%%

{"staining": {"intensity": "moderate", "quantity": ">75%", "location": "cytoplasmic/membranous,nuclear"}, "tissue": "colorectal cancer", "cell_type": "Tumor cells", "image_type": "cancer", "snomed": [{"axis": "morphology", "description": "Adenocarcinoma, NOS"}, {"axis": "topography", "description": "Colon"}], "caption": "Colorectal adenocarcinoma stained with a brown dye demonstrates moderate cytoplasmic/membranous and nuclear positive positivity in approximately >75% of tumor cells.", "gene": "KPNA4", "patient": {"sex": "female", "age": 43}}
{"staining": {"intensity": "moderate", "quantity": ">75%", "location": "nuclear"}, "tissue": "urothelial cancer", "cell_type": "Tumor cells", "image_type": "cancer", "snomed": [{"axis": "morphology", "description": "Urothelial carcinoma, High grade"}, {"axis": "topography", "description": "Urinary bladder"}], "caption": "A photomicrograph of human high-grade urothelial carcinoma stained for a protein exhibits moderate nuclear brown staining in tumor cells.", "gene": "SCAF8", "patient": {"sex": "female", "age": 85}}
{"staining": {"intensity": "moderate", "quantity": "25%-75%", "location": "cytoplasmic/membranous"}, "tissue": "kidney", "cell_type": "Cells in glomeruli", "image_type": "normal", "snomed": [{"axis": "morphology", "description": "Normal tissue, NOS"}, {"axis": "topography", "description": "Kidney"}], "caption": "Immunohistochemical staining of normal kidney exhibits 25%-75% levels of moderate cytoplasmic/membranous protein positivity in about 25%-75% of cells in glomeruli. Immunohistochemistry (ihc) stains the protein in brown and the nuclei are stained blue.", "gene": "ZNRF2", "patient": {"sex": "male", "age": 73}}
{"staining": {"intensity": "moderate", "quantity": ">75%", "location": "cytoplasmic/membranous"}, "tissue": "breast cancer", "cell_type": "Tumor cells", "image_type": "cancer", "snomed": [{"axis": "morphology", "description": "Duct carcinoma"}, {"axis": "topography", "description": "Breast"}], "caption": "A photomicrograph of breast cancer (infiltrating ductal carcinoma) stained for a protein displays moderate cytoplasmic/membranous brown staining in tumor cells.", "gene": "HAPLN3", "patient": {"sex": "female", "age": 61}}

%%

■ YOUR ASSIGNMENT: Copy out all of the data exactly, leaving nothing out.

■ ANSWER TO THIS TASK:
{"staining": {"intensity": "moderate", "quantity": ">75%", "location": "cytoplasmic/membranous,nuclear"}, "tissue": "colorectal cancer", "cell_type": "Tumor cells", "image_type": "cancer", "snomed": [{"axis": "morphology", "description": "Adenocarcinoma, NOS"}, {"axis": "topography", "description": "Colon"}], "caption": "Colorectal adenocarcinoma stained with a brown dye demonstrates moderate cytoplasmic/membranous and nuclear positive positivity in approximately >75% of tumor cells.", "gene": "KPNA4", "patient": {"sex": "female", "age": 43}}
{"staining": {"intensity": "moderate", "quantity": ">75%", "location": "nuclear"}, "tissue": "urothelial cancer", "cell_type": "Tumor cells", "image_type": "cancer", "snomed": [{"axis": "morphology", "description": "Urothelial carcinoma, High grade"}, {"axis": "topography", "description": "Urinary bladder"}], "caption": "A photomicrograph of human high-grade urothelial carcinoma stained for a protein exhibits moderate nuclear brown staining in tumor cells.", "gene": "SCAF8", "patient": {"sex": "female", "age": 85}}
{"staining": {"intensity": "moderate", "quantity": "25%-75%", "location": "cytoplasmic/membranous"}, "tissue": "kidney", "cell_type": "Cells in glomeruli", "image_type": "normal", "snomed": [{"axis": "morphology", "description": "Normal tissue, NOS"}, {"axis": "topography", "description": "Kidney"}], "caption": "Immunohistochemical staining of normal kidney exhibits 25%-75% levels of moderate cytoplasmic/membranous protein positivity in about 25%-75% of cells in glomeruli. Immunohistochemistry (ihc) stains the protein in brown and the nuclei are stained blue.", "gene": "ZNRF2", "patient": {"sex": "male", "age": 73}}
{"staining": {"intensity": "moderate", "quantity": ">75%", "location": "cytoplasmic/membranous"}, "tissue": "breast cancer", "cell_type": "Tumor cells", "image_type": "cancer", "snomed": [{"axis": "morphology", "description": "Duct carcinoma"}, {"axis": "topography", "description": "Breast"}], "caption": "A photomicrograph of breast cancer (infiltrating ductal carcinoma) stained for a protein displays moderate cytoplasmic/membranous brown staining in tumor cells.", "gene": "HAPLN3", "patient": {"sex": "female", "age": 61}}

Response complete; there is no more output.